Texto:

______________________________

Educando: Cómo vencer el acoso laboral

Se dice que el trabajo es un castigo divino. Probablemente no sea así pero, desde luego, no es ninguna bendición. Madrugar todos los días, soportar la presión de sacar las tareas adelante y, en ocasiones, aguantar a clientes o jefes pesados no es precisamente divertido. No obstante, como no queda otro remedio, hay que sobrellevarlo. Lo que no sólo no tenemos que soportar, sino que no debemos tolerar, es que por ende nos hagan la vida imposible en él.

Nos referimos al “mobbing” o, por decirlo en castellano, el acoso laboral en el trabajo. Consiste éste en una situación continuada de violencia moral –o, incluso física- hacia nuestra persona por parte de algunos o todos los compañeros o jefes de trabajo: nos obligan a realizar tareas que están por debajo de nuestro cargo, nos critican constantemente, nos insultan, se nos hace el vacío, etc. Y no queremos olvidarnos del que se produce en la escuela, si cabe todavía más cruel por tratarse de niños.

______________________________

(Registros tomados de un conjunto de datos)

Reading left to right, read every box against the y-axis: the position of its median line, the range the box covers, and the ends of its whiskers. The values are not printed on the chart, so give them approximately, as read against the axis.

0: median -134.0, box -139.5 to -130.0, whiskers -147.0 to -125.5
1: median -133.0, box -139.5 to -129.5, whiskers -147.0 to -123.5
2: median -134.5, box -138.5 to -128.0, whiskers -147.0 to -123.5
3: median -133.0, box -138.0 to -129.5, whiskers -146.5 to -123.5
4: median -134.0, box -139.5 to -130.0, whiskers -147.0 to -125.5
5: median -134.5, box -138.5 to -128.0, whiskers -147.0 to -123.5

______________________________

Objetivo del ejercicio:
Responde a estas preguntas sobre el texto del acoso laboral:
(a) ¿Qué término en inglés emplea el texto para el acoso laboral?
(b) Según el primer párrafo, ¿qué es lo que no debemos tolerar?
(c) ¿Por qué el acoso en la escuela puede ser todavía más cruel?

Solución:
(a) "Mobbing".
(b) Que nos hagan la vida imposible en el trabajo.
(c) Por tratarse de niños.